Entries supplied Start Marker
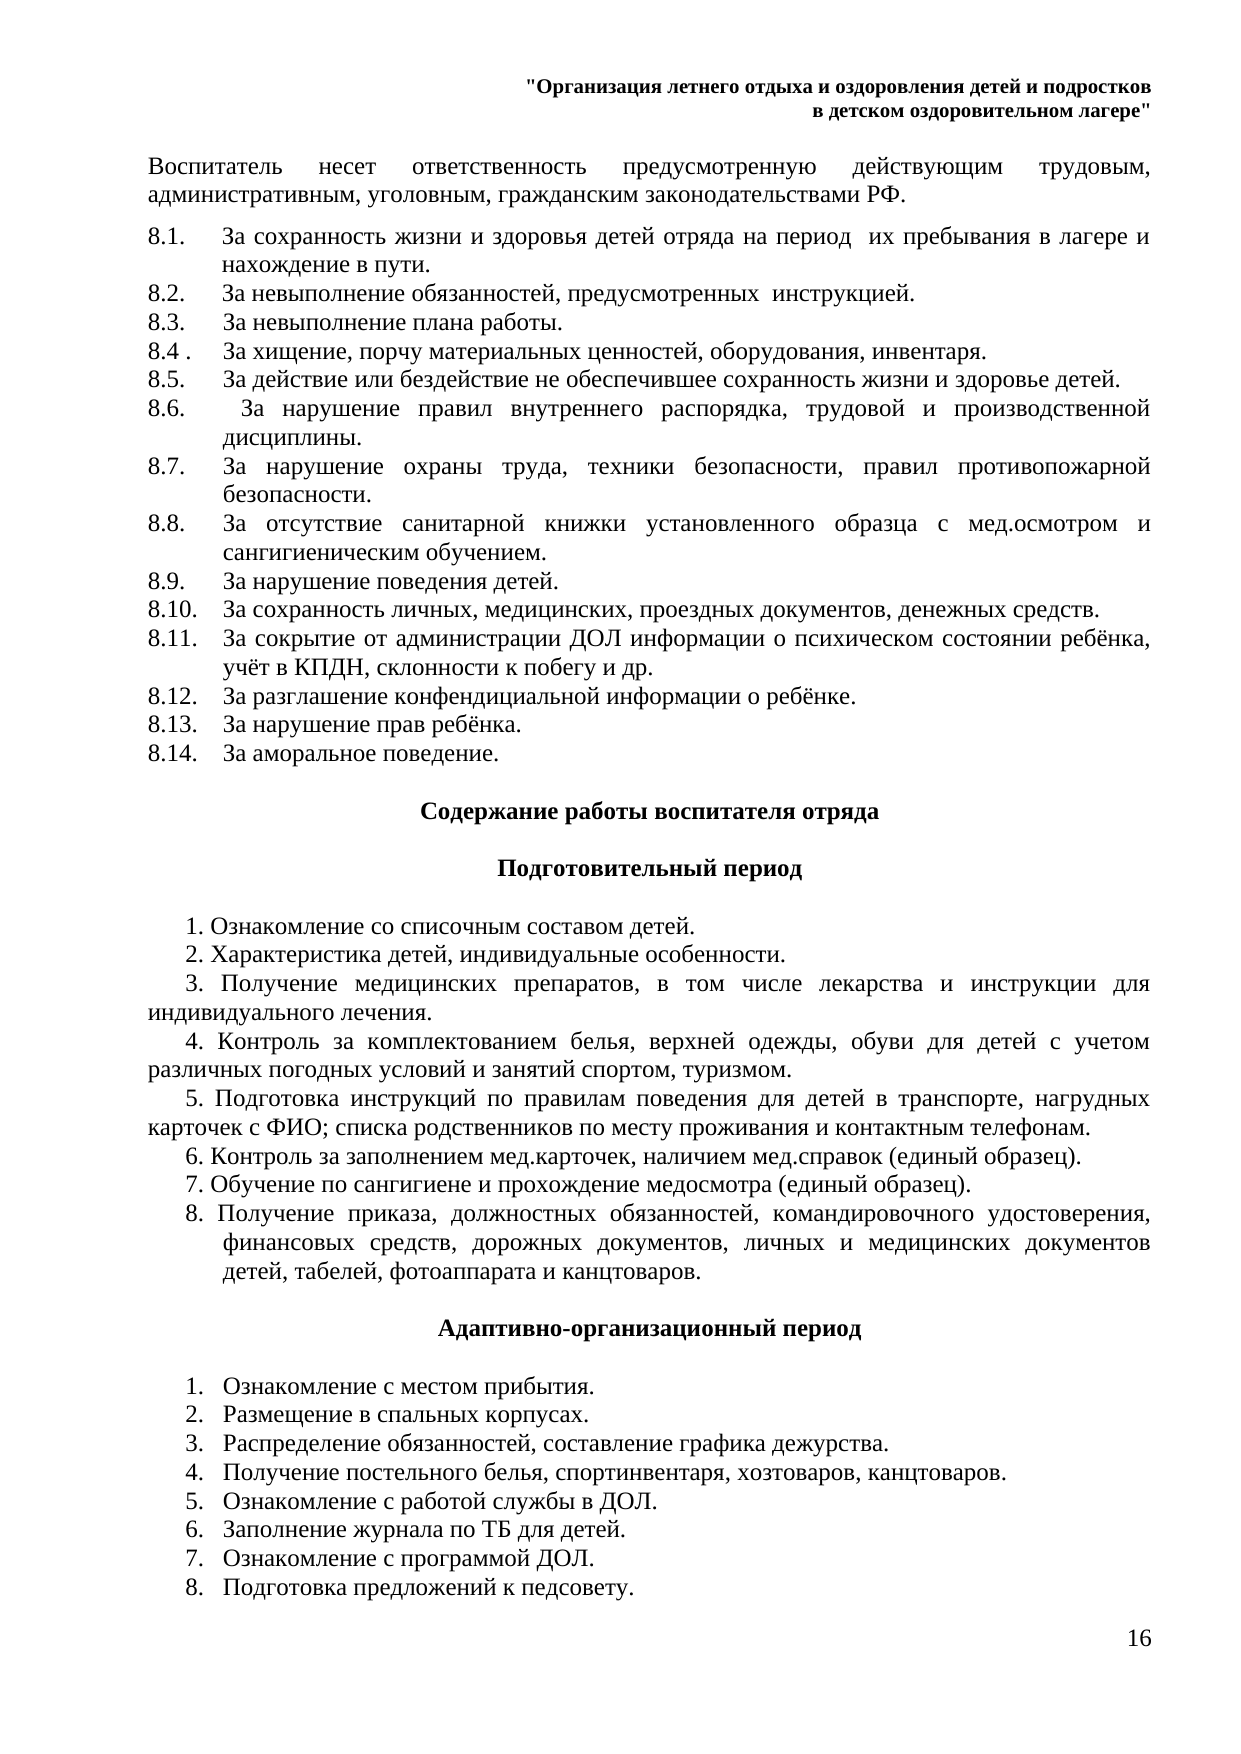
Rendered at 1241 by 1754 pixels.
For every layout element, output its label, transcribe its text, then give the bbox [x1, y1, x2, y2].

list За аморальное поведение. [148, 738, 1152, 767]
list За нарушение поведения детей. [148, 566, 1152, 594]
list Распределение обязанностей, составление графика дежурства. [185, 1428, 1152, 1457]
text 8.3. За невыполнение плана работы. [148, 307, 1152, 336]
list Ознакомление с работой службы в ДОЛ. [185, 1486, 1152, 1514]
list За сокрытие от администрации ДОЛ информации о психическом состоянии ребёнка, учёт в КПДН, склонности к побегу и др. [148, 623, 1152, 681]
list Ознакомление с местом прибытия. [185, 1371, 1152, 1399]
text 1. Ознакомление со списочным составом детей. [185, 911, 1152, 939]
list Получение постельного белья, спортинвентаря, хозтоваров, канцтоваров. [185, 1457, 1152, 1486]
text Воспитатель несет ответственность предусмотренную действующим трудовым, административным, уголовным, гражданским законодательствами РФ. [148, 151, 1152, 208]
text 7. Обучение по сангигиене и прохождение медосмотра (единый образец). [185, 1169, 1152, 1198]
text 8. Получение приказа, должностных обязанностей, командировочного удостоверения, финансовых средств, дорожных документов, личных и медицинских документов детей, табелей, фотоаппарата и канцтоваров. [185, 1198, 1152, 1284]
list За нарушение правил внутреннего распорядка, трудовой и производственной дисциплины. [148, 393, 1152, 451]
list За сохранность жизни и здоровья детей отряда на период их пребывания в лагере и нахождение в пути. [148, 221, 1152, 278]
text 2. Характеристика детей, индивидуальные особенности. [185, 939, 1152, 968]
text 4. Контроль за комплектованием белья, верхней одежды, обуви для детей с учетом различных погодных условий и занятий спортом, туризмом. [148, 1026, 1152, 1083]
list За действие или бездействие не обеспечившее сохранность жизни и здоровье детей. [148, 364, 1152, 393]
list . За хищение, порчу материальных ценностей, оборудования, инвентаря. [148, 336, 1152, 364]
text Адаптивно-организационный период [148, 1313, 1152, 1342]
text Содержание работы воспитателя отряда [148, 796, 1152, 824]
text 6. Контроль за заполнением мед.карточек, наличием мед.справок (единый образец). [185, 1141, 1152, 1169]
list Ознакомление с программой ДОЛ. [185, 1543, 1152, 1572]
list За нарушение прав ребёнка. [148, 709, 1152, 738]
list За отсутствие санитарной книжки установленного образца с мед.осмотром и сангигиеническим обучением. [148, 508, 1152, 566]
text 5. Подготовка инструкций по правилам поведения для детей в транспорте, нагрудных карточек с ФИО; списка родственников по месту проживания и контактным телефонам. [148, 1083, 1152, 1141]
text Подготовительный период [148, 853, 1152, 882]
list Заполнение журнала по ТБ для детей. [185, 1514, 1152, 1543]
list За невыполнение обязанностей, предусмотренных инструкцией. [148, 278, 1152, 307]
list Размещение в спальных корпусах. [185, 1399, 1152, 1428]
list За разглашение конфендициальной информации о ребёнке. [148, 681, 1152, 709]
text 3. Получение медицинских препаратов, в том числе лекарства и инструкции для индивидуального лечения. [148, 968, 1152, 1026]
list За нарушение охраны труда, техники безопасности, правил противопожарной безопасности. [148, 451, 1152, 508]
list За сохранность личных, медицинских, проездных документов, денежных средств. [148, 594, 1152, 623]
list Подготовка предложений к педсовету. [185, 1572, 1152, 1601]
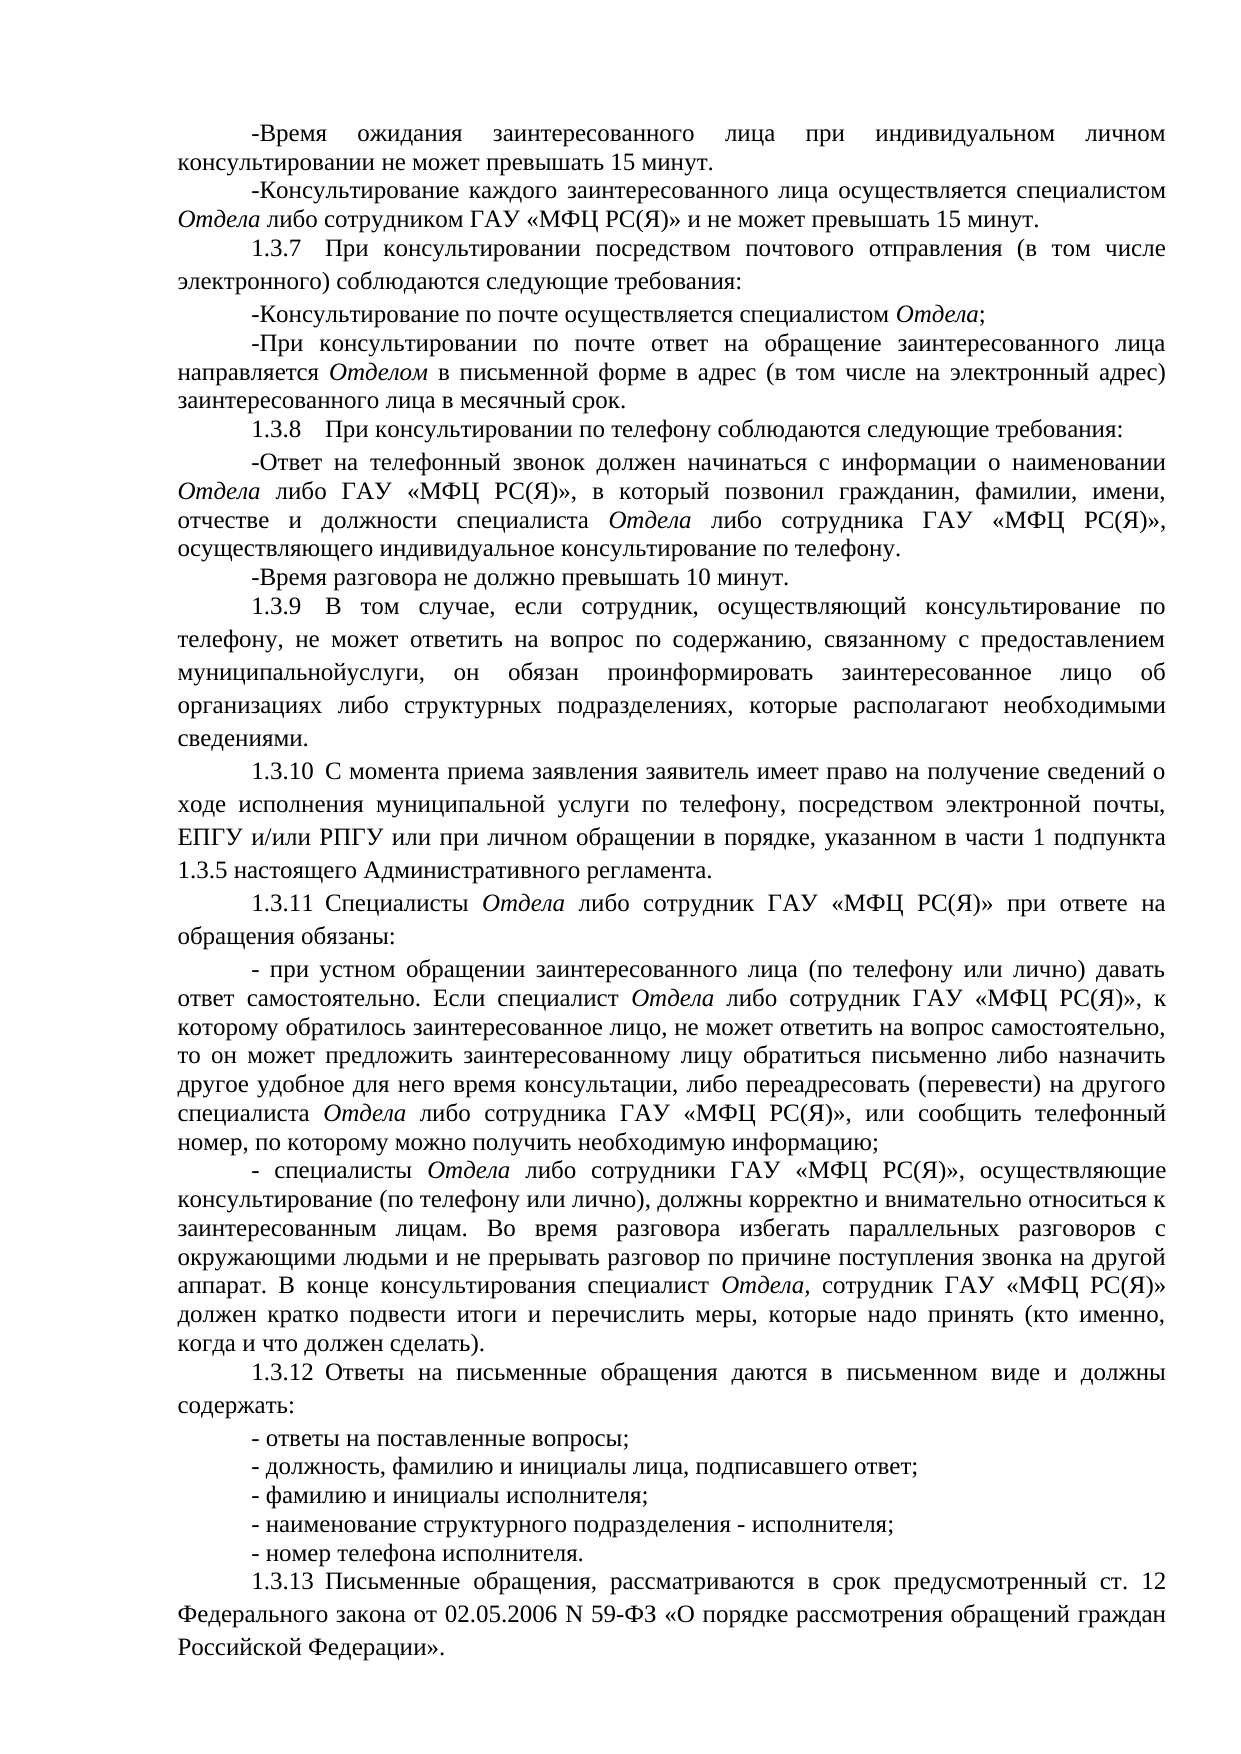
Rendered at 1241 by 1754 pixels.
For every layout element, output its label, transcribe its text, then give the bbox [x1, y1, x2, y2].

list - наименование структурного подразделения - исполнителя; [177, 1509, 1167, 1538]
list Письменные обращения, рассматриваются в срок предусмотренный ст. 12 Федерального закона от 02.05.2006 N 59-ФЗ «О порядке рассмотрения обращений граждан Российской Федерации». [177, 1566, 1167, 1661]
list -Время разговора не должно превышать 10 минут. [177, 562, 1167, 591]
list С момента приема заявления заявитель имеет право на получение сведений о ходе исполнения муниципальной услуги по телефону, посредством электронной почты, ЕПГУ и/или РПГУ или при личном обращении в порядке, указанном в части 1 подпункта 1.3.5 настоящего Административного регламента. [177, 756, 1167, 884]
list -Время ожидания заинтересованного лица при индивидуальном личном консультировании не может превышать 15 минут. [177, 118, 1167, 176]
list Ответы на письменные обращения даются в письменном виде и должны содержать: [177, 1357, 1167, 1418]
list -Консультирование по почте осуществляется специалистом Отдела; [177, 299, 1167, 328]
list -При консультировании по почте ответ на обращение заинтересованного лица направляется Отделом в письменной форме в адрес (в том числе на электронный адрес) заинтересованного лица в месячный срок. [177, 328, 1167, 414]
list -Ответ на телефонный звонок должен начинаться с информации о наименовании Отдела либо ГАУ «МФЦ РС(Я)», в который позвонил гражданин, фамилии, имени, отчестве и должности специалиста Отдела либо сотрудника ГАУ «МФЦ РС(Я)», осуществляющего индивидуальное консультирование по телефону. [177, 447, 1167, 562]
list В том случае, если сотрудник, осуществляющий консультирование по телефону, не может ответить на вопрос по содержанию, связанному с предоставлением муниципальнойуслуги, он обязан проинформировать заинтересованное лицо об организациях либо структурных подразделениях, которые располагают необходимыми сведениями. [177, 591, 1167, 752]
list - номер телефона исполнителя. [177, 1538, 1167, 1566]
list - специалисты Отдела либо сотрудники ГАУ «МФЦ РС(Я)», осуществляющие консультирование (по телефону или лично), должны корректно и внимательно относиться к заинтересованным лицам. Во время разговора избегать параллельных разговоров с окружающими людьми и не прерывать разговор по причине поступления звонка на другой аппарат. В конце консультирования специалист Отдела, сотрудник ГАУ «МФЦ РС(Я)» должен кратко подвести итоги и перечислить меры, которые надо принять (кто именно, когда и что должен сделать). [177, 1155, 1167, 1357]
list - при устном обращении заинтересованного лица (по телефону или лично) давать ответ самостоятельно. Если специалист Отдела либо сотрудник ГАУ «МФЦ РС(Я)», к которому обратилось заинтересованное лицо, не может ответить на вопрос самостоятельно, то он может предложить заинтересованному лицу обратиться письменно либо назначить другое удобное для него время консультации, либо переадресовать (перевести) на другого специалиста Отдела либо сотрудника ГАУ «МФЦ РС(Я)», или сообщить телефонный номер, по которому можно получить необходимую информацию; [177, 954, 1167, 1155]
list - ответы на поставленные вопросы; [177, 1423, 1167, 1451]
list При консультировании по телефону соблюдаются следующие требования: [177, 414, 1167, 443]
list Специалисты Отдела либо сотрудник ГАУ «МФЦ РС(Я)» при ответе на обращения обязаны: [177, 888, 1167, 950]
list - фамилию и инициалы исполнителя; [177, 1480, 1167, 1509]
list - должность, фамилию и инициалы лица, подписавшего ответ; [177, 1451, 1167, 1480]
list -Консультирование каждого заинтересованного лица осуществляется специалистом Отдела либо сотрудником ГАУ «МФЦ РС(Я)» и не может превышать 15 минут. [177, 176, 1167, 233]
list При консультировании посредством почтового отправления (в том числе электронного) соблюдаются следующие требования: [177, 233, 1167, 295]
Entries supplied End Marker
Requirement - Find every line in the records that uses the string "ребёнка", then copy it.

Solution for this task -
list За сокрытие от администрации ДОЛ информации о психическом состоянии ребёнка, учёт в КПДН, склонности к побегу и др. [148, 623, 1152, 681]
list За нарушение прав ребёнка. [148, 709, 1152, 738]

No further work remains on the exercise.